→ **WORK TO BE COMPLETED**
Identify every line in the rows that contains the string "pesaje", matching case exactly, and copy each of those lines in full.

Saved data entries
- - -

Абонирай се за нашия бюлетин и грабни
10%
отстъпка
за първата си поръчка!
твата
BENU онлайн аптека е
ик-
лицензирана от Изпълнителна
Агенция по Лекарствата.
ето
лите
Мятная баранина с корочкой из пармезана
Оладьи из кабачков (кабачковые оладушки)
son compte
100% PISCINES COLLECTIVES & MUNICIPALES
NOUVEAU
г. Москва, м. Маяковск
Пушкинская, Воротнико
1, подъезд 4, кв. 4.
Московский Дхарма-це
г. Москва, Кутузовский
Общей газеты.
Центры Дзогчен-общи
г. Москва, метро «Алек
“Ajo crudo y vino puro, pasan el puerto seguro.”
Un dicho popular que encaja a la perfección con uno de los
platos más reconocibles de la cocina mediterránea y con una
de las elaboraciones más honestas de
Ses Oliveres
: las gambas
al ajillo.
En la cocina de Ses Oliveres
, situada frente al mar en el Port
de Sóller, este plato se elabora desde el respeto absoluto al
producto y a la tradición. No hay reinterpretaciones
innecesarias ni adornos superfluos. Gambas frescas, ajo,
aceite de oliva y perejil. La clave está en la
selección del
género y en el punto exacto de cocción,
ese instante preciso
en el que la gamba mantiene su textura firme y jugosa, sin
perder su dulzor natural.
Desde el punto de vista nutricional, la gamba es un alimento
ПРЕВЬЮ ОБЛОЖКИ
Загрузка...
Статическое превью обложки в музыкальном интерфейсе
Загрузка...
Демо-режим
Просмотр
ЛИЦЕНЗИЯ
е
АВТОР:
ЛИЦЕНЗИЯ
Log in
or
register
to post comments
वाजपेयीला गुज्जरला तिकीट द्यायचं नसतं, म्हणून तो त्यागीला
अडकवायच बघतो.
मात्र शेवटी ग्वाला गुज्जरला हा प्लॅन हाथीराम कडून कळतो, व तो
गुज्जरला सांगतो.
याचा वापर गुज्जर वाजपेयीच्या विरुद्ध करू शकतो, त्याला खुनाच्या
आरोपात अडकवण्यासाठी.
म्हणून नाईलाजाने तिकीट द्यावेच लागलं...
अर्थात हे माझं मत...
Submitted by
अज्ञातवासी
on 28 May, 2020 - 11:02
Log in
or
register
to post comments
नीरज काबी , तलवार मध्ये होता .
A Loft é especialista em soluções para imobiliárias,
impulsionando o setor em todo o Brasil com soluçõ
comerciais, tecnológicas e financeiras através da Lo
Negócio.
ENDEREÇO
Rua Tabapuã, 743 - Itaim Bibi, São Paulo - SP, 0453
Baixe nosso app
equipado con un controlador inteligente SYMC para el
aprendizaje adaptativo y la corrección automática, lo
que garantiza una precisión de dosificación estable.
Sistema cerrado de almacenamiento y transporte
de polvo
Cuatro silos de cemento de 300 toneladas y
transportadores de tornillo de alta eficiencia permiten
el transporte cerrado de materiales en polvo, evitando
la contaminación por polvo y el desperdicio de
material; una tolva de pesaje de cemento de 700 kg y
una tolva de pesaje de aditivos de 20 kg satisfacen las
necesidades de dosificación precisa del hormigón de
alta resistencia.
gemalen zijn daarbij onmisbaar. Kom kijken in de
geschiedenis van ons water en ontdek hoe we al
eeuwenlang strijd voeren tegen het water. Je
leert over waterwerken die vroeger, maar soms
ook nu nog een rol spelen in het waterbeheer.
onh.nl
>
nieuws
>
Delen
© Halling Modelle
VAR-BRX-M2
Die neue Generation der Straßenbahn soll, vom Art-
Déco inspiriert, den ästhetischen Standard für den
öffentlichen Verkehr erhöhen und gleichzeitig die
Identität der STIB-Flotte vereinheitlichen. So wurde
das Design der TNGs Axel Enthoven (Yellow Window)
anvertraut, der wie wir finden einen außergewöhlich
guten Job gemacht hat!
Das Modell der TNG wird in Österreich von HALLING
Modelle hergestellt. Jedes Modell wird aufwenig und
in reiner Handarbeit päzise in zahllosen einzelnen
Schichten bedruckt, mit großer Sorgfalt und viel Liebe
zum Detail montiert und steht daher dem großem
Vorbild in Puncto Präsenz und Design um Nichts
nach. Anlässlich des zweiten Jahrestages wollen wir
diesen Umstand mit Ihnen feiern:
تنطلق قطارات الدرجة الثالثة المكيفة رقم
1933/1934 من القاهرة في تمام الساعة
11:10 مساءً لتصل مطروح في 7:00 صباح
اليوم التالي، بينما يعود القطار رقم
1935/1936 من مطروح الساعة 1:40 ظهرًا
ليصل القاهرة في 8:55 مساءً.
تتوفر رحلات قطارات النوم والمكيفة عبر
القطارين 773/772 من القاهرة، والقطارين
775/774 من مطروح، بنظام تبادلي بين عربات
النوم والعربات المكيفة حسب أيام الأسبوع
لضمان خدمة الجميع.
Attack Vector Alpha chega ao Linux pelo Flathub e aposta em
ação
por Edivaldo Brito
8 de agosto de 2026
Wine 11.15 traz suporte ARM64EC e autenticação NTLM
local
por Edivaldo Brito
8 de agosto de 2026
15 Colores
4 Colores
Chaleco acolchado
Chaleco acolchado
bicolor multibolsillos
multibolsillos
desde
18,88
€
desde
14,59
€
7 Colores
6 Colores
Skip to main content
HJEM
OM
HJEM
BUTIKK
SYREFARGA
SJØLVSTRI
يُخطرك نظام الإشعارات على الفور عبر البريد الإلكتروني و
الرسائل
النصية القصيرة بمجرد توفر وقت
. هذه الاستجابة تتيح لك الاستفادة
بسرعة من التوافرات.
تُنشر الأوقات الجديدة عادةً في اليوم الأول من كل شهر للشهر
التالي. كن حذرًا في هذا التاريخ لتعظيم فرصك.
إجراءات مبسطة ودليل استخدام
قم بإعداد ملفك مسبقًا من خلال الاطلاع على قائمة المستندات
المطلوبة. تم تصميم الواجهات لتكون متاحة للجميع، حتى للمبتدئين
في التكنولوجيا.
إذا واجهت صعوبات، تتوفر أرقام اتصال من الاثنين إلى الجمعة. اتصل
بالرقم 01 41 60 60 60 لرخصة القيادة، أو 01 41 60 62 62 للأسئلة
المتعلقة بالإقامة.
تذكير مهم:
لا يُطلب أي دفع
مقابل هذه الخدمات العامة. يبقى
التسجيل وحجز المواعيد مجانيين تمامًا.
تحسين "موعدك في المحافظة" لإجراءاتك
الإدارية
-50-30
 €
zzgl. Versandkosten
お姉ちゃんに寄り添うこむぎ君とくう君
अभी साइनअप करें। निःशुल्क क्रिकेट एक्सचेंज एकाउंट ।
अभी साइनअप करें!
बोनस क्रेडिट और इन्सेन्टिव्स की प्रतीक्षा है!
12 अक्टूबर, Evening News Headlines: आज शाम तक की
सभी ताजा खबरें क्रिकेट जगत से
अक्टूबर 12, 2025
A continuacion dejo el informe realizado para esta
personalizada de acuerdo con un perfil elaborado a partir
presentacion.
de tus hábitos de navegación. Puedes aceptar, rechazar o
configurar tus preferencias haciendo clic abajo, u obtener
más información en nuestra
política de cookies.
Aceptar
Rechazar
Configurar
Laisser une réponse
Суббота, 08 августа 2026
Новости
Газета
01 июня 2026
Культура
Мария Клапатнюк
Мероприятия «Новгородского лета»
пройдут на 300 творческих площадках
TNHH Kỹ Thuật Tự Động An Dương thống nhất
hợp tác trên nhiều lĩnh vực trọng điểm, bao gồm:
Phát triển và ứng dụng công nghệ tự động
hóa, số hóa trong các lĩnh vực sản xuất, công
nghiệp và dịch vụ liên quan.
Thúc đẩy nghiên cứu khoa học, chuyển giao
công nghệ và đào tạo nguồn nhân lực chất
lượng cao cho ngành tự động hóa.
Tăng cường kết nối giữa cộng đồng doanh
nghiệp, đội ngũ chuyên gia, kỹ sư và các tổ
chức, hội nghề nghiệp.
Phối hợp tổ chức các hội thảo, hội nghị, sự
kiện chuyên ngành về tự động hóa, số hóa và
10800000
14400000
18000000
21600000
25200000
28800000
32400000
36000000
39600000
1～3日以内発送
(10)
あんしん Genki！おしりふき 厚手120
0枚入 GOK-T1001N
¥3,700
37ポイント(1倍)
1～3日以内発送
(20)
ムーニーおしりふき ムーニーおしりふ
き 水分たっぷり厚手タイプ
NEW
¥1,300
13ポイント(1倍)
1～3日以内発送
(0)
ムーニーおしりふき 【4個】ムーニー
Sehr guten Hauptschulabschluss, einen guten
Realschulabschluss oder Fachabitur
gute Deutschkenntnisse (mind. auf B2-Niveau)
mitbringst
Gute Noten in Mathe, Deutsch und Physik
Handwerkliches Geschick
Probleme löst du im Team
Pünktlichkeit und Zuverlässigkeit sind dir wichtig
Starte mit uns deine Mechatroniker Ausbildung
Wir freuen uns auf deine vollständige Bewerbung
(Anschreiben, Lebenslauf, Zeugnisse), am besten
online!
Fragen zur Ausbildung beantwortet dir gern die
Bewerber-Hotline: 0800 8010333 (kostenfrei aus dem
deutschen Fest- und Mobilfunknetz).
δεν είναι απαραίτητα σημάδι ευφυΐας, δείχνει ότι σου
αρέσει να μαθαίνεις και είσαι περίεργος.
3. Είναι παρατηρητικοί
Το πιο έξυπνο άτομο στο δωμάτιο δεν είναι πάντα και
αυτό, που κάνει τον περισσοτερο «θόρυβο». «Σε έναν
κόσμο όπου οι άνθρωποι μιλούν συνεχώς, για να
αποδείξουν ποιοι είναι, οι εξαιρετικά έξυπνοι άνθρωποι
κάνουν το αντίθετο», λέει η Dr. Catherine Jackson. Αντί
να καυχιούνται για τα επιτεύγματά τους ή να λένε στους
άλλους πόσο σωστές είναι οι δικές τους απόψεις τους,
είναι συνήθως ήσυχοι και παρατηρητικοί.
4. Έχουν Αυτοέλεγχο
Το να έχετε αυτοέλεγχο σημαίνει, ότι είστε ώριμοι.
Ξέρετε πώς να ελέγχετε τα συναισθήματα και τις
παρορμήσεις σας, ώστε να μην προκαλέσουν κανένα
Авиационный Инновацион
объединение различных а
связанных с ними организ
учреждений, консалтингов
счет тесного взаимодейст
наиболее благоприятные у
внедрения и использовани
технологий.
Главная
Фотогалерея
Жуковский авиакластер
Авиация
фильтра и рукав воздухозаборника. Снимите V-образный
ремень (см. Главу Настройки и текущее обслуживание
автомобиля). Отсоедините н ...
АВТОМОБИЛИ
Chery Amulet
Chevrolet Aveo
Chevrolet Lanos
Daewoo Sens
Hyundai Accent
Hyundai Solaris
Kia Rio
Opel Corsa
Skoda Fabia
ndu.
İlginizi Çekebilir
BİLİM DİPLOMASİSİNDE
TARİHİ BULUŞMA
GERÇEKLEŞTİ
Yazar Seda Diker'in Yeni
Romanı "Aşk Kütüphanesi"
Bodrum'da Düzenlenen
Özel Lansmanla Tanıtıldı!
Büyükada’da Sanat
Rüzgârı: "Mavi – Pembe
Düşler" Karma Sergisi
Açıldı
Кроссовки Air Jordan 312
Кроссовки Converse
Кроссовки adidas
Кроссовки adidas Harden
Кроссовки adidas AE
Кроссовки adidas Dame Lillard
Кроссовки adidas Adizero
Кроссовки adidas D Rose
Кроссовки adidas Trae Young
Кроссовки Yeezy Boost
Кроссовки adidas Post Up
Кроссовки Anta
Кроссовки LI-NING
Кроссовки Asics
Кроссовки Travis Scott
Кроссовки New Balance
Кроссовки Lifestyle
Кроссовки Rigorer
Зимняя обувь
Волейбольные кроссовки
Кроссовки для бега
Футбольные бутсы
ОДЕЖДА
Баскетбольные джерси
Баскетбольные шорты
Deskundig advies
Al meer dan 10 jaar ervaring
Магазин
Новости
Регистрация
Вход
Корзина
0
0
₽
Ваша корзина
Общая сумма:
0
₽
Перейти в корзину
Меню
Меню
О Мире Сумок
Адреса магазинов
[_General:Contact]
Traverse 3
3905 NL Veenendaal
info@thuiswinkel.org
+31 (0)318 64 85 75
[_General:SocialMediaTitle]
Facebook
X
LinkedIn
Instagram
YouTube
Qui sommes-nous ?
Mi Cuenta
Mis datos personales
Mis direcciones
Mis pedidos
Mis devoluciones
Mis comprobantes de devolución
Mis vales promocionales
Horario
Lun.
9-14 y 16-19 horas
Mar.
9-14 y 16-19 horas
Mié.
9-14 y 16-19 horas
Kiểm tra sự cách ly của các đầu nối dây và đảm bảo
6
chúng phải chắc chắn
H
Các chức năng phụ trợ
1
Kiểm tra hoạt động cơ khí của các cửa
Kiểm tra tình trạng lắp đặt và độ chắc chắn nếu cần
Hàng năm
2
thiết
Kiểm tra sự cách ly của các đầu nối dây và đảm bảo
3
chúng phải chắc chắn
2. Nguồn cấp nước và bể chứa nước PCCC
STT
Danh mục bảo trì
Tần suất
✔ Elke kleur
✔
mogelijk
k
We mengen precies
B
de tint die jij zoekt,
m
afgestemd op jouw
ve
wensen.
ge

- - -

→ **EXPECTED OUTPUT**
material; una tolva de pesaje de cemento de 700 kg y
una tolva de pesaje de aditivos de 20 kg satisfacen las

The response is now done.